Protest gegen Polizeigewalt in Louisville Bild: Reuters

Im Jefferson Square Park im Zentrum der Stadt Louisville verstirbt ein Mann, eine weitere Person wird verletzt. Der Bürgermeister der Stadt schreibt von einer „Tragödie“.

          1 Min.

          Bei einer Demonstration gegen Rassismus im amerikanischen Bundesstaat Kentucky ist ein Mann erschossen worden. Wie die Polizei mitteilte, ereignete sich der Vorfall am Samstagabend (Ortszeit) im Jefferson Square Park im Zentrum der Stadt Louisville. Erste Berichte über den Vorfall trafen gegen 21 Uhr ein. Menschen hätten noch versucht, erste Hilfe bei dem angeschossenen Mann zu leisten. Er sei dennoch am Tatort verstorben. Kurz darauf sei ein weiterer Mensch in unmittelbarer Nähe angeschossen worden.

          Wie viele Schützen es gab, war unklar. Auch zu den Opfern machte die Polizei keine weiteren Angaben.

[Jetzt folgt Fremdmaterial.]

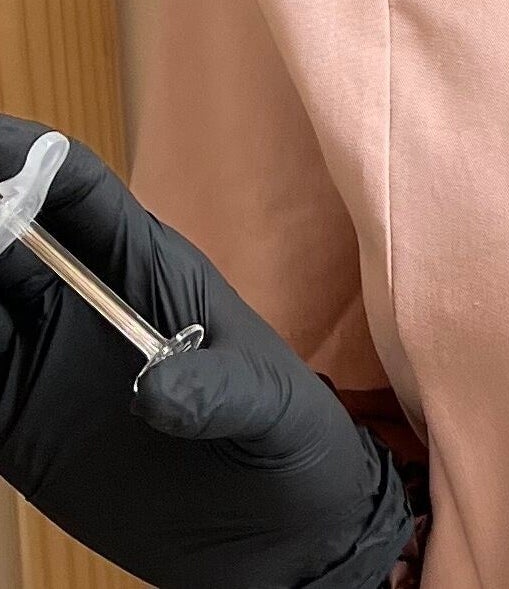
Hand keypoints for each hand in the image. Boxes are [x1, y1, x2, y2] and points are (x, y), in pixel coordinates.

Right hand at [0, 112, 415, 588]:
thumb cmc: (295, 445)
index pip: (75, 191)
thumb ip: (220, 394)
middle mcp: (86, 306)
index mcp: (152, 270)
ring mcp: (46, 365)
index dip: (22, 158)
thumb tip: (154, 395)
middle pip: (1, 238)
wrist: (284, 534)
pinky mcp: (19, 431)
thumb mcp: (275, 413)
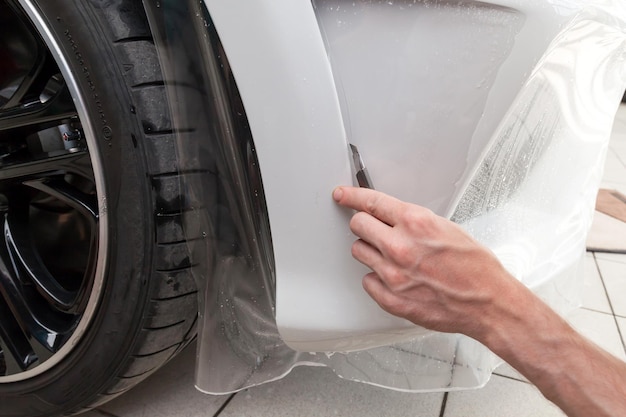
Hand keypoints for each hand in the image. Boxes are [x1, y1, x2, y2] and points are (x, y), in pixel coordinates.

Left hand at [332, 186, 524, 340]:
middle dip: (364, 224)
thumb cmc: (475, 268)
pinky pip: (367, 281)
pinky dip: (377, 278)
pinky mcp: (391, 298)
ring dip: (370, 251)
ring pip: (359, 252)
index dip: (351, 196)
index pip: (371, 202)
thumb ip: (414, 222)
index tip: (342, 195)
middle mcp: (400, 247)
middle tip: (373, 230)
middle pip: (358, 225)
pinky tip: (395, 278)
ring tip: (392, 257)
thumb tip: (392, 217)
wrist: (488, 303)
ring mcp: (393, 274)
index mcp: (415, 223)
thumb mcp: (447, 228)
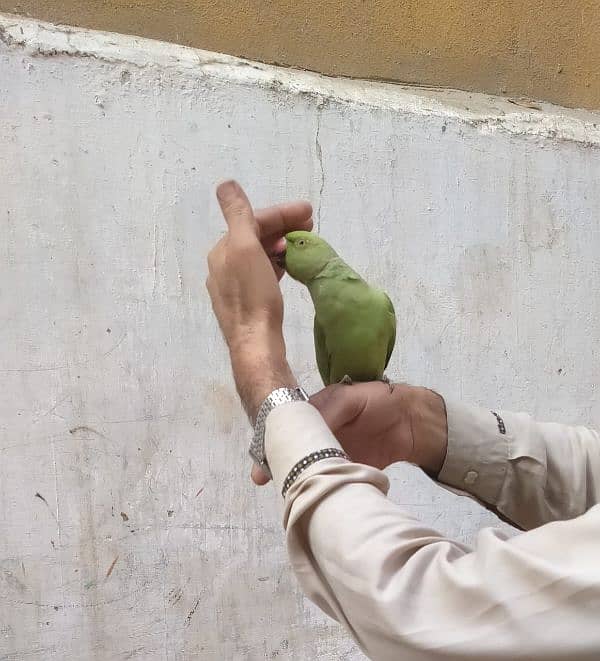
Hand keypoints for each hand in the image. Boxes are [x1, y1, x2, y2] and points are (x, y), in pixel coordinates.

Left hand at [206, 180, 312, 418]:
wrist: (256, 343)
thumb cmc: (253, 295)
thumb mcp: (244, 248)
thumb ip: (238, 215)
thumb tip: (225, 184)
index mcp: (222, 251)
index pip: (253, 221)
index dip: (281, 213)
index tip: (309, 212)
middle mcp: (223, 266)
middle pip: (255, 237)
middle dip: (283, 227)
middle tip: (311, 225)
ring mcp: (233, 286)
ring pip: (259, 255)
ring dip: (281, 244)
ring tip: (304, 243)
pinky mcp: (246, 303)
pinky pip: (262, 273)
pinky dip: (277, 263)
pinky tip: (289, 266)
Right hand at [251, 382, 447, 484]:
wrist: (411, 422)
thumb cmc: (378, 400)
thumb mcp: (349, 397)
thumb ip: (326, 410)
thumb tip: (302, 429)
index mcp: (314, 414)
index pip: (287, 426)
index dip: (272, 438)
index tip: (261, 455)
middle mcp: (317, 435)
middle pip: (292, 449)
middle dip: (277, 463)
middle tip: (263, 477)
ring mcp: (329, 455)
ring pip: (306, 467)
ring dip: (295, 477)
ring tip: (283, 486)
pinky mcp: (343, 471)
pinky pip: (327, 480)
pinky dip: (318, 487)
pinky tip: (309, 493)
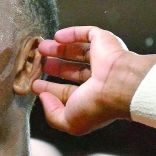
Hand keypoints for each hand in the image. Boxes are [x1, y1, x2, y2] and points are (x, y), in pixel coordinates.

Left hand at [32, 26, 155, 135]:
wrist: (119, 84)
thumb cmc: (96, 105)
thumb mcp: (69, 121)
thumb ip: (53, 114)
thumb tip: (44, 98)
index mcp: (91, 98)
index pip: (68, 92)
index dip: (50, 89)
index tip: (36, 84)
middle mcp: (98, 79)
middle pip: (72, 70)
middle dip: (55, 66)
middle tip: (39, 63)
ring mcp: (102, 59)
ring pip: (78, 52)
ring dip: (59, 49)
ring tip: (42, 47)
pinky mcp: (104, 41)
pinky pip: (88, 33)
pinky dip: (72, 33)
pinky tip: (58, 36)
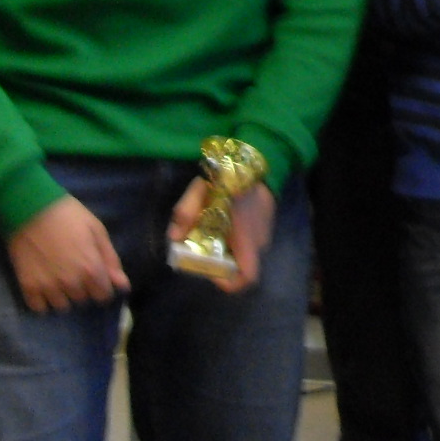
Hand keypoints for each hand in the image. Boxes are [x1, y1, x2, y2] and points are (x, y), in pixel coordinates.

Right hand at [7, 196, 128, 312]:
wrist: (29, 208)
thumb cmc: (68, 216)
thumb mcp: (97, 230)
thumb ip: (110, 260)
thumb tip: (122, 285)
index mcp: (91, 269)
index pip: (103, 296)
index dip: (102, 286)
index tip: (95, 276)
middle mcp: (71, 283)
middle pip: (82, 300)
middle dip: (82, 288)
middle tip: (74, 270)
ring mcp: (47, 287)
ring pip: (62, 306)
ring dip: (63, 295)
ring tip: (58, 276)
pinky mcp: (27, 287)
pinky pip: (39, 308)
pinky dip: (43, 300)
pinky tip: (44, 284)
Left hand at [169, 177, 276, 292]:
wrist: (258, 158)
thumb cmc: (229, 177)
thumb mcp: (200, 190)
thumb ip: (186, 212)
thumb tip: (173, 238)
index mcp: (246, 237)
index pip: (248, 276)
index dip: (229, 282)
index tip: (212, 271)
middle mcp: (260, 241)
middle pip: (242, 268)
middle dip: (222, 266)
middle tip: (204, 251)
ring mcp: (265, 234)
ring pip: (246, 256)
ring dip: (229, 253)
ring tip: (214, 235)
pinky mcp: (266, 226)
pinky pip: (251, 245)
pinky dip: (237, 243)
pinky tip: (226, 224)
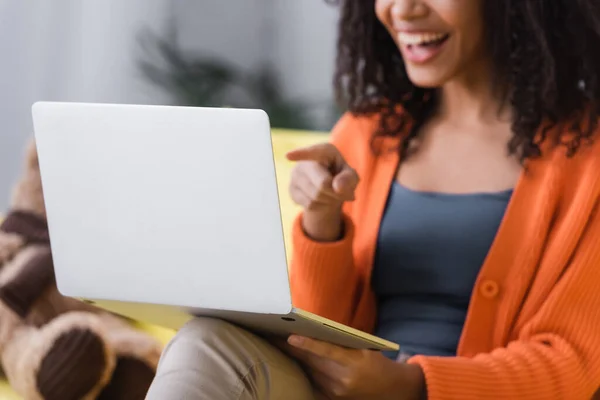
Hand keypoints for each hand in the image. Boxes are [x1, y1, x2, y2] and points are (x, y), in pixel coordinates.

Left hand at [283, 335, 425, 399]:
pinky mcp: (332, 398)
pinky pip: (312, 381)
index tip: (291, 337)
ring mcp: (336, 390)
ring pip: (309, 370)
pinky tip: (293, 361)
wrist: (392, 390)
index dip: (308, 344)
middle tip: (273, 335)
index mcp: (353, 362)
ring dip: (294, 358)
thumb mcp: (363, 348)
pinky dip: (304, 369)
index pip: (326, 351)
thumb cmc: (376, 362)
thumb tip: (316, 330)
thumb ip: (342, 342)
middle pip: (311, 360)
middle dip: (291, 348)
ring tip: (278, 345)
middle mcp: (342, 378)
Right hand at [286, 143, 358, 241]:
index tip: (288, 156)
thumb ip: (349, 178)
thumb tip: (337, 187)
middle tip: (344, 193)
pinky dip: (320, 206)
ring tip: (332, 194)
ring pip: (315, 197)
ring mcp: (296, 175)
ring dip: (329, 200)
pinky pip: (309, 204)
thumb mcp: (351, 176)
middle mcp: (306, 160)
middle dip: (336, 193)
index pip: (312, 153)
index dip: (300, 154)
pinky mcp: (291, 189)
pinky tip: (322, 199)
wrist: (328, 187)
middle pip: (322, 184)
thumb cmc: (341, 177)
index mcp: (323, 151)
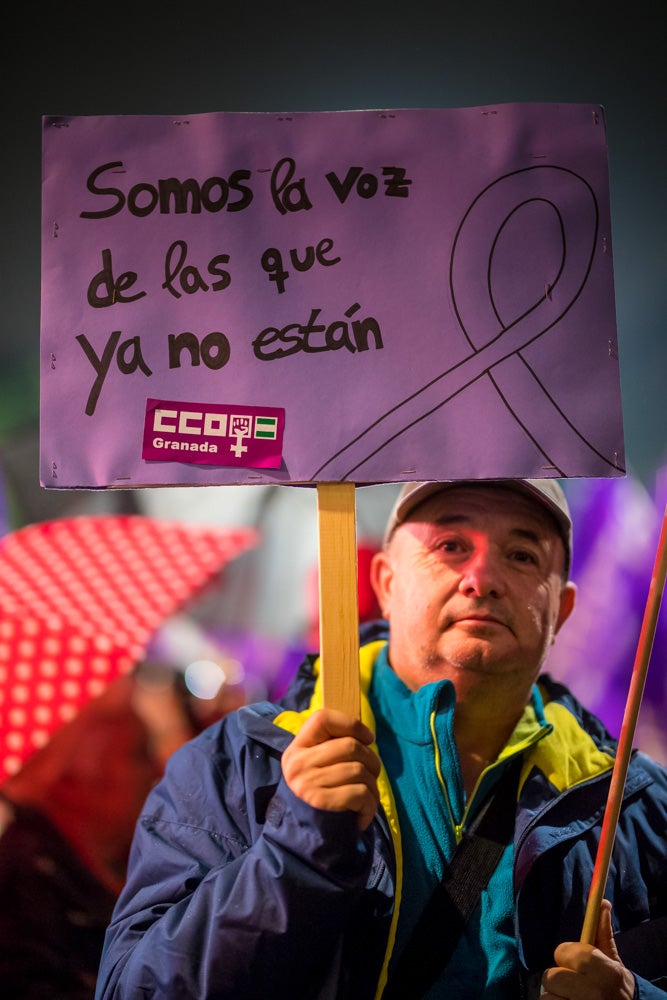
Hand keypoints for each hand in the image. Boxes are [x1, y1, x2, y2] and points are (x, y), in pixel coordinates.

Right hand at [281, 709, 380, 829]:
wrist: (300, 833)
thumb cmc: (316, 792)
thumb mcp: (314, 764)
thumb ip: (332, 746)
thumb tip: (367, 737)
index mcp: (297, 747)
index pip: (323, 719)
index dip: (350, 723)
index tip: (368, 738)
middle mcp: (298, 763)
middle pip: (350, 746)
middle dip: (372, 760)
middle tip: (372, 774)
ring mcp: (308, 783)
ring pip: (360, 771)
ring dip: (373, 786)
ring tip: (367, 796)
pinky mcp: (321, 803)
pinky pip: (360, 794)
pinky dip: (370, 805)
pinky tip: (364, 813)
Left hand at [540, 900, 635, 998]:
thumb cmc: (616, 986)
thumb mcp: (613, 961)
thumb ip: (602, 933)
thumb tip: (602, 902)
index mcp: (606, 972)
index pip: (565, 953)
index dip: (566, 955)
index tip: (575, 962)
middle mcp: (595, 992)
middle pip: (551, 976)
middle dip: (559, 978)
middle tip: (573, 983)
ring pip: (547, 995)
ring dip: (556, 995)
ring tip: (572, 996)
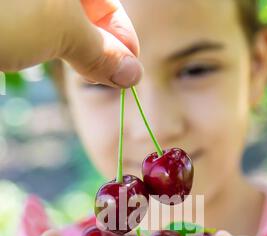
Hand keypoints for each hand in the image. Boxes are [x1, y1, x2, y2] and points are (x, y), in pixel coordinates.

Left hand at [0, 0, 142, 86]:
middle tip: (110, 78)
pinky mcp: (11, 21)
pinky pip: (39, 30)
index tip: (131, 71)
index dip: (124, 36)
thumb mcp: (60, 29)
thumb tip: (133, 75)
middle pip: (88, 15)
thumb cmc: (4, 14)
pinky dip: (53, 49)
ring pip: (63, 25)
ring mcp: (27, 6)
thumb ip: (100, 50)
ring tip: (90, 76)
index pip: (109, 3)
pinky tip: (56, 64)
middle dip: (103, 47)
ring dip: (80, 52)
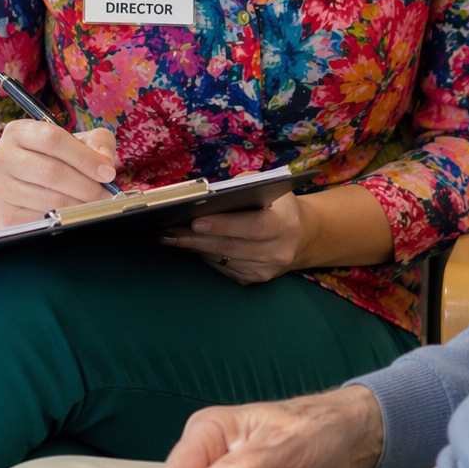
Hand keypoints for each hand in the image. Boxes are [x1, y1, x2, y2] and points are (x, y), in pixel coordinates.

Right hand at [0, 120, 116, 236]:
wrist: (21, 184)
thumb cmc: (54, 158)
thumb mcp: (77, 140)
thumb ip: (97, 142)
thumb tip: (105, 163)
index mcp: (19, 132)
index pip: (53, 140)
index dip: (85, 157)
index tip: (107, 172)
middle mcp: (2, 157)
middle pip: (52, 172)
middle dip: (87, 185)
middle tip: (107, 194)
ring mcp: (0, 187)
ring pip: (49, 198)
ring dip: (80, 204)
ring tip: (97, 204)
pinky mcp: (5, 213)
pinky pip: (42, 218)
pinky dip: (66, 218)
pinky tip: (77, 213)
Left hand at [160, 191, 317, 283]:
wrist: (301, 236)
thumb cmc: (277, 204)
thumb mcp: (269, 187)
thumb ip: (243, 187)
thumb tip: (207, 196)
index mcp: (285, 224)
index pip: (252, 227)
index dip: (223, 225)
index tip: (195, 221)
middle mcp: (279, 251)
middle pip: (231, 247)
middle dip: (195, 239)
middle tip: (167, 232)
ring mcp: (266, 270)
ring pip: (222, 260)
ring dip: (194, 248)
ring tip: (169, 238)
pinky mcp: (254, 280)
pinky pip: (222, 268)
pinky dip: (203, 257)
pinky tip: (187, 246)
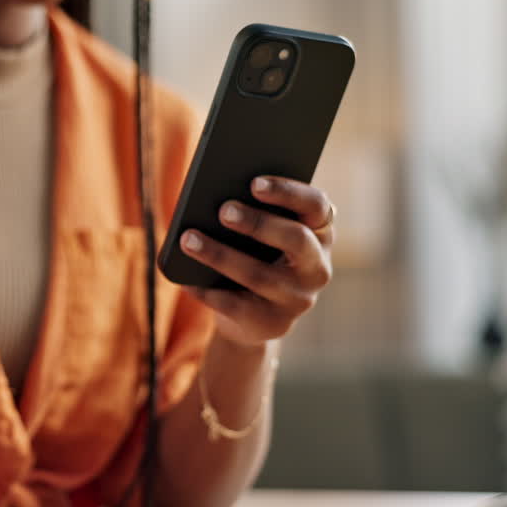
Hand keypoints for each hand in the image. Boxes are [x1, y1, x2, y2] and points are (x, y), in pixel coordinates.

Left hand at [179, 176, 333, 347]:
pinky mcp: (273, 324)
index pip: (316, 206)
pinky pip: (236, 305)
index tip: (254, 183)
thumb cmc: (255, 255)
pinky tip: (186, 278)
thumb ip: (251, 211)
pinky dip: (207, 290)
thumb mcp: (260, 233)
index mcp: (319, 232)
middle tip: (223, 210)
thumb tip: (215, 196)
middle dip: (258, 223)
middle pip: (296, 240)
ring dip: (220, 255)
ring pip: (260, 275)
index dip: (289, 192)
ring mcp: (298, 299)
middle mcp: (317, 267)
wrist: (253, 315)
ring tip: (188, 239)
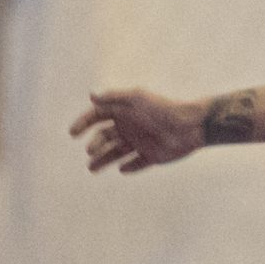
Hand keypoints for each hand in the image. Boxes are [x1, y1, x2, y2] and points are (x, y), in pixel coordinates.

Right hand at [70, 89, 205, 173]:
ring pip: (116, 153)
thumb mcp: (136, 100)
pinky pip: (137, 163)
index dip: (83, 123)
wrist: (191, 126)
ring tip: (92, 168)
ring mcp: (141, 142)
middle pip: (104, 138)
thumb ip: (113, 98)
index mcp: (124, 112)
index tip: (73, 133)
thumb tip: (90, 95)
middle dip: (94, 145)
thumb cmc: (162, 110)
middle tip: (91, 150)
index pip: (97, 116)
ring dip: (103, 160)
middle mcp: (130, 128)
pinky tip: (123, 168)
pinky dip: (129, 167)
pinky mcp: (153, 156)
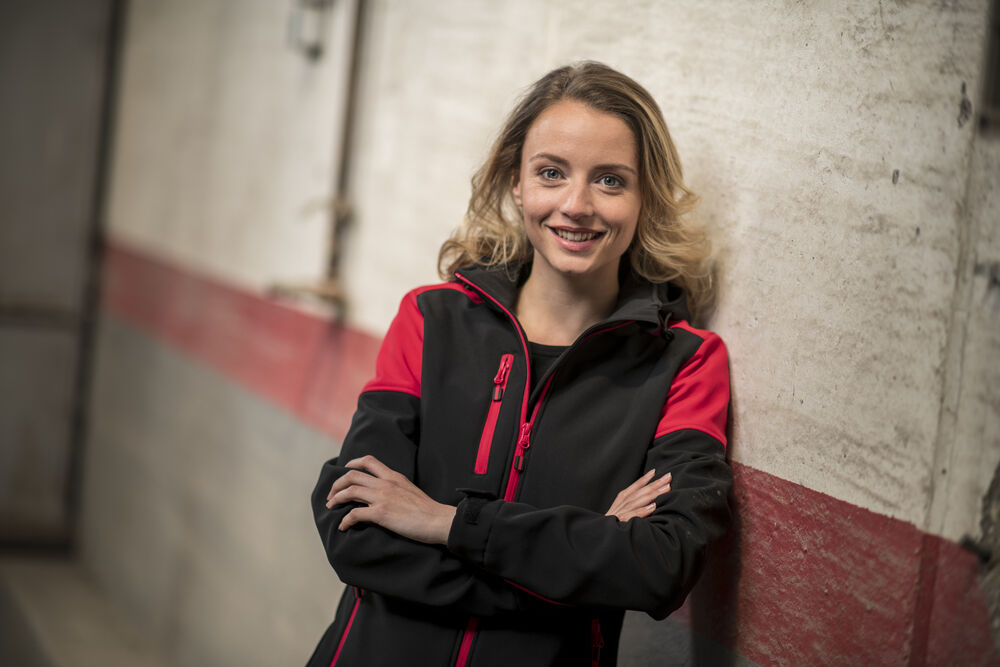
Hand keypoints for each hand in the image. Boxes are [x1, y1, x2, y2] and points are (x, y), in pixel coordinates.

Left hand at [326, 455, 456, 544]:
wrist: (438, 520)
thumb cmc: (428, 510)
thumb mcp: (410, 490)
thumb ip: (396, 487)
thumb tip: (385, 493)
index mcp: (393, 476)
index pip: (369, 461)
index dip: (353, 463)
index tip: (345, 469)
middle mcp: (386, 483)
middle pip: (352, 475)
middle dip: (337, 484)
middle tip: (332, 495)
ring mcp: (383, 497)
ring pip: (350, 491)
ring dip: (336, 498)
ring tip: (331, 507)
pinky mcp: (381, 513)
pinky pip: (354, 514)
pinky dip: (345, 520)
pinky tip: (343, 526)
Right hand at [605, 469, 671, 521]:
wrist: (599, 536)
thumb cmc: (612, 524)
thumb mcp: (620, 511)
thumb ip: (633, 504)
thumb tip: (650, 501)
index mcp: (622, 499)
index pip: (635, 486)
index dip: (646, 478)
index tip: (655, 471)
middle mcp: (622, 503)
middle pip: (641, 491)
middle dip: (656, 483)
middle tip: (668, 477)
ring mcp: (621, 512)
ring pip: (639, 500)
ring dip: (654, 494)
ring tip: (666, 488)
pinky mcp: (621, 522)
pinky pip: (633, 515)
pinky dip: (643, 510)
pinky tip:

          Der Bürgermeister von Louisville, Greg Fischer, teilte in einem Tweet mit: „Es ist eine Tragödie, dass dieses Gebiet des
          friedlichen Protests nun ein Tatort ist." Im Vorfeld der Anti-Rassismus-Kundgebung hatte Fischer rechte Gegendemonstranten aufgefordert, sich von dem Protest im Jefferson Square Park fernzuhalten. Zuvor hatte die Lokalzeitung „Louisville Courier Journal“ berichtet, dass „bewaffnete Patrioten-Gruppen“ vorhätten, den Anti-Rassismus-Demonstranten entgegenzutreten.

          Der Park war ein Zentrum für Proteste gegen die Erschießung von Breonna Taylor. Die 26 Jahre alte Notfallsanitäterin wurde am 13. März durch mehrere Schüsse getötet, nachdem Drogenermittler mit einem Haftbefehl in ihre Wohnung eingedrungen waren. Zusätzlich befeuert wurden die Proteste durch den Tod des Schwarzen George Floyd bei einem brutalen Polizeieinsatz in Minneapolis Ende Mai, der landesweit Massenproteste gegen Polizeigewalt und Rassismus ausgelöst hat.